Roseana Sarney, filha do senador, já foi deputada federal, senadora e governadora do Maranhão, cargo que ocupa atualmente. Sarney Filho é deputado federal do Partido Verde (PV) pelo Maranhão.
O cientista político da FGV (Fundação Getúlio Vargas) Marco Antônio Teixeira concorda que é difícil que os filhos ocupem o espaço do pai.
— Não dá para você falar de sucessor natural.
Mas Teixeira acredita que a forma de se fazer política como Sarney continua.
— Por mais que as pessoas saiam da política, o modus operandi continua o mesmo. Acho que essa [renovação] é uma construção da sociedade.
Maria Teresa afirma que Sarney representa um jeito antigo de se fazer política.
— É uma prática política tradicional, de clientelismo, de troca de favores. A gente gostaria que essa prática se extinguisse no Brasil, que as práticas políticas fossem caracterizadas por critérios democráticos. Acho que isso [aposentadoria] pode significar uma renovação dessas práticas.
Carreira
Sarney se envolveu na política assim que entrou para a Faculdade de Direito e passou a coordenar o comitê eleitoral de um amigo que se candidatou a deputado no Maranhão.

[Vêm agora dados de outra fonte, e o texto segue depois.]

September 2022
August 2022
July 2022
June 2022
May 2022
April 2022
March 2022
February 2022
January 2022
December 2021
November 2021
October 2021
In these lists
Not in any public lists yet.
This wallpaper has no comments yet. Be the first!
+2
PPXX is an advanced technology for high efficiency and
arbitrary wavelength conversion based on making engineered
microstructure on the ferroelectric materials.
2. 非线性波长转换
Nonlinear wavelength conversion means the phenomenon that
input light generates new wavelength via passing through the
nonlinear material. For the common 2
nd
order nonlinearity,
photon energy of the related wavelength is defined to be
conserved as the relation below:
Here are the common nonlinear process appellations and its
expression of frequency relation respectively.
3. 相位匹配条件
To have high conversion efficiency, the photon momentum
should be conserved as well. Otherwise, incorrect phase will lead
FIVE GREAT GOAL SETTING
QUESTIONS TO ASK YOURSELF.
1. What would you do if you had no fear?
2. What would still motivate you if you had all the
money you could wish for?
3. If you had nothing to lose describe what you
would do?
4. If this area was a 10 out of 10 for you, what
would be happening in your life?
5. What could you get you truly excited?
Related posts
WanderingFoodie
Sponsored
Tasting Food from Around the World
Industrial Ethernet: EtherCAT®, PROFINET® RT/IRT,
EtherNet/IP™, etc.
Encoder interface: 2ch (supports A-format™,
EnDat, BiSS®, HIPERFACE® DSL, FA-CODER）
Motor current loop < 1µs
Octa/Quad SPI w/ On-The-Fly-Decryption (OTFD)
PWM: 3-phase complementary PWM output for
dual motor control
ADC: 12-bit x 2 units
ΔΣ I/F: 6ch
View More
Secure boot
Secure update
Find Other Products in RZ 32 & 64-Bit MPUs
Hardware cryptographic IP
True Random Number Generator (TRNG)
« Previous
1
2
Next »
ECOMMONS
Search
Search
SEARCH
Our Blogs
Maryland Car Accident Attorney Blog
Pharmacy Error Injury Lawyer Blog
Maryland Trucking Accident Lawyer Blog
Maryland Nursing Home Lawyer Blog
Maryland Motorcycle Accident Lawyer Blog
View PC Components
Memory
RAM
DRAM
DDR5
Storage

Em 1954 se filiou ao antigo PSD (Partido Social Democrático) e foi eleito suplente de deputado federal. Assumiu pela primeira vez uma vaga na Câmara em 1955.
Em 1965, um ano depois do golpe militar, aos 35 anos de idade, José Sarney conquistou o Palácio dos Leões e se torna governador do Maranhão com mais de 60% dos votos válidos. Desde então já foi senador e presidente da República.
O cientista político da FGV destaca que Sarney esteve em todos os governos desde o regime militar e “tem uma trajetória política muito forte no País”.
— Não há como negar a presença política dele. Foi presidente, participou do governo FHC. No governo Lula, em momentos de crise, teve o papel de sustentação política.
Para Maria Teresa, poucos nomes conseguiram se manter na política após a transição entre os períodos ditatorial e democrático como Sarney.
— Poucas lideranças fizeram a sua trajetória durante a ditadura militar e conseguiram continuar. Isso tem um significado. Ele foi uma liderança expressiva do Maranhão e da forma como ele controlou a política maranhense ele chegou ao resto do País.
Para Teixeira, Sarney, como líder, vai ser lembrado também por coisas que não fez.
— Ele poderia ter liderado a reforma política, por exemplo, como alguém de liderança forte. Ele tem uma parcela de culpa por atitudes que não tomou.
O anúncio da aposentadoria deve ser formalizado em convenção regional do PMDB, no Amapá, na próxima sexta-feira (27).